Given request:
Please swap every "pose" in the entries below for "camera" and leave everything else unchanged.

Extracted entries:
============================================================

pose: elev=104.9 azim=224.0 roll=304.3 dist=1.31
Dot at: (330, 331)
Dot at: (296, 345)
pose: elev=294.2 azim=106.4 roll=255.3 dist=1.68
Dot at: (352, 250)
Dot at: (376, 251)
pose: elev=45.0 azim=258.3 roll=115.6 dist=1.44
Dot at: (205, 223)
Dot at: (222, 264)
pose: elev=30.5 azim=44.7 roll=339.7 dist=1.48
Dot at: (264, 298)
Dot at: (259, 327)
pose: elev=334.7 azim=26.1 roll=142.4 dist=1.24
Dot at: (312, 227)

============================================================

Task output:
camera: elev=104.9 azim=224.0 roll=304.3 dist=1.31
Dot at: (330, 331)
Dot at: (296, 345)
camera: elev=294.2 azim=106.4 roll=255.3 dist=1.68
Dot at: (352, 250)
Dot at: (376, 251)
camera: elev=45.0 azim=258.3 roll=115.6 dist=1.44
Dot at: (205, 223)
Dot at: (222, 264)
camera: elev=30.5 azim=44.7 roll=339.7 dist=1.48
Dot at: (264, 298)
Dot at: (259, 327)
camera: elev=334.7 azim=26.1 roll=142.4 dist=1.24
Dot at: (312, 227)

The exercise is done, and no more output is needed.